Document text.

For those following the debate on international intervention in Libya here lately, it is clear that I do not support any type of American military engagement in Libya. There are questions of popular will and American capacity; there are reservations of transforming the revolt of the Libyan people into a western movement and fears that western intervention would validate Qaddafi’s wild claims that the protests are backed by foreign agents; there are, of course, concerns about the use of of the American military where American interests are not at stake. Naturally, I find the conduct of Qaddafi, the few remaining loyalists and the hired mercenaries to be atrocious and worthy of war crime investigations, but there are severe consequences and risks to unleashing the western military might. Rather, I support a more diplomatic and economic push to support the protesters; refusing to intervene militarily is far from synonymous with complacency in the face of brutality. Fortunately, it seems like those in charge agree.
President Obama patiently waited for Americans in Libya to be evacuated (for an interesting evacuation story, check out the British special forces) before coming down hard on Qaddafi by supporting UN sanctions and imposing a set of unilateral American sanctions. Both Secretary of State Clinton and Obama have called for Qaddafi to step down, a call postponed until American nationals were out of the country. The recent escalation in American rhetoric and actions against Qaddafi validates the claim that immediate American interests in Libya – unlike in Egypt – were limited to the safety of American nationals. In addition to the many risks of military engagement, the safety of Americans in Libya would have been severely compromised by the US military.

Things to do.
1) Quote the Libya intervention commentary from "President Obama patiently" up to and including "the US military.".
2) Write what comes next in the Libya intervention commentary, picking up right after its final sentence.

Given entries.
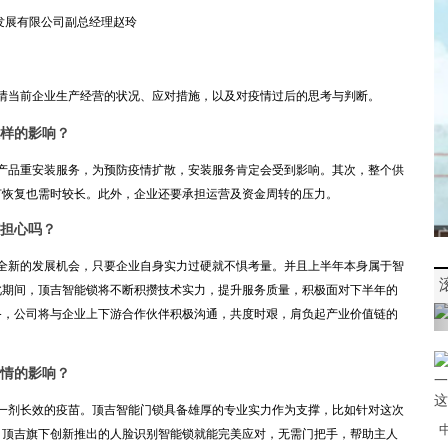
发展有限公司副总经理赵玲
当前企业生产经营的状况、应对措施，以及对疫情过后的思考与判断。
样的影响？
品重安装服务，为预防疫情扩散，安装服务肯定会受到影响。其次，整个供
节恢复也需时较长。此外，企业还要承担运营及资金周转的压力。
担心吗？
新的发展机会，只要企业自身实力过硬就不惧考量。并且上半年本身属于智
此期间，顶吉智能锁将不断积攒技术实力，提升服务质量，积极面对下半年的
备，公司将与企业上下游合作伙伴积极沟通，共度时艰，肩负起产业价值链的
情的影响？
剂长效的疫苗。顶吉智能门锁具备雄厚的专业实力作为支撑，比如针对这次
，顶吉旗下创新推出的人脸识别智能锁就能完美应对，无需门把手，帮助主人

Answers for each item.
1)
President Obama patiently waited for Americans in Libya to be evacuated (for an interesting evacuation story, check out the British special forces) before coming down hard on Qaddafi by supporting UN sanctions and imposing a set of unilateral American sanctions. Both Secretary of State Clinton and Obama have called for Qaddafi to step down, a call postponed until American nationals were out of the country. The recent escalation in American rhetoric and actions against Qaddafi validates the claim that immediate American interests in Libya – unlike in Egypt – were limited to the safety of American nationals. In addition to the many risks of military engagement, the safety of Americans in Libya would have been severely compromised by the US military.

2)
In response to one call for intervention (“Is the United States really prevented by its past from deploying the small number of troops that would be required to rescue Tripoli from Qaddafi’s bloody grip?”) Andrew Sullivan argues that there are far too often subtleties and nuances that interventionists often overlook:
Would risking hundreds of US citizens to become hostages of a madman be a model of “decency”? And the notion that America would actually serve its own interests by military intervention in Egypt, Iran or Libya is simply blind to the sobering lessons of the last decade.
Of course, Sullivan doesn’t go into any consequences beyond the safety of Americans, but it does highlight the obligation of countries to look hold national interests as a primary concern. Indeed, American military intervention would not only undermines the primacy of American interests in US policy, it would actively undermine both American interests in region and the organic national character of the Libyan uprising.